Segment Start: Material provided

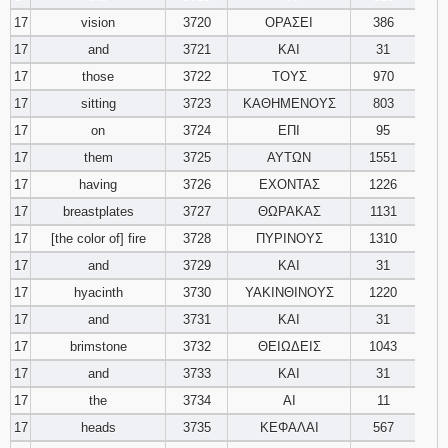
17
vision
3720
ΟΡΑΣΕΙ
386
17
and
3721
ΚΑΙ
31
17
those
3722
ΤΟΥΣ
970
17
sitting
3723
ΚΑΘΗΜΕΝΟΥΣ
803
17
on
3724
ΕΠΙ
95
17
them
3725
ΑΥΤΩΝ
1551
17
having
3726
ΕΧΟΝΤΑΣ
1226
17
breastplates
3727
ΘΩΡΑΚΑΣ
1131
17
[the color of] fire
3728
ΠΥΡΙΝΟΥΣ
1310
17
and
3729
ΚΑΙ
31
17
hyacinth
3730
ΥΑΚΙΝΘΙΝΟΥΣ
1220
17
and
3731
ΚΑΙ
31
17
brimstone
3732
ΘΕΙΩΔΕΙΣ
1043
17
and
3733
ΚΑΙ
31
17
the
3734
ΑΙ
11
17
heads
3735
ΚΕΦΑΛΑΙ
567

Segment End: Material provided

Work required
Output only the lines that run from the one containing "[the color of] fire" through the last line of the material above, both included.

Answer section
[the color of] fire
3728
ΠΥΡΙΝΟΥΣ
1310
17
and
3729
ΚΑΙ
31
17
hyacinth
3730
ΥΑΚΙΝΘΙΝΟΥΣ
1220
17
and
3731
ΚΑΙ
31
17
brimstone
3732
ΘΕΙΩΔΕΙΣ
1043
17
and
3733
ΚΑΙ
31
17
the
3734
ΑΙ
11
17
heads
3735
ΚΕΦΑΛΑΙ
567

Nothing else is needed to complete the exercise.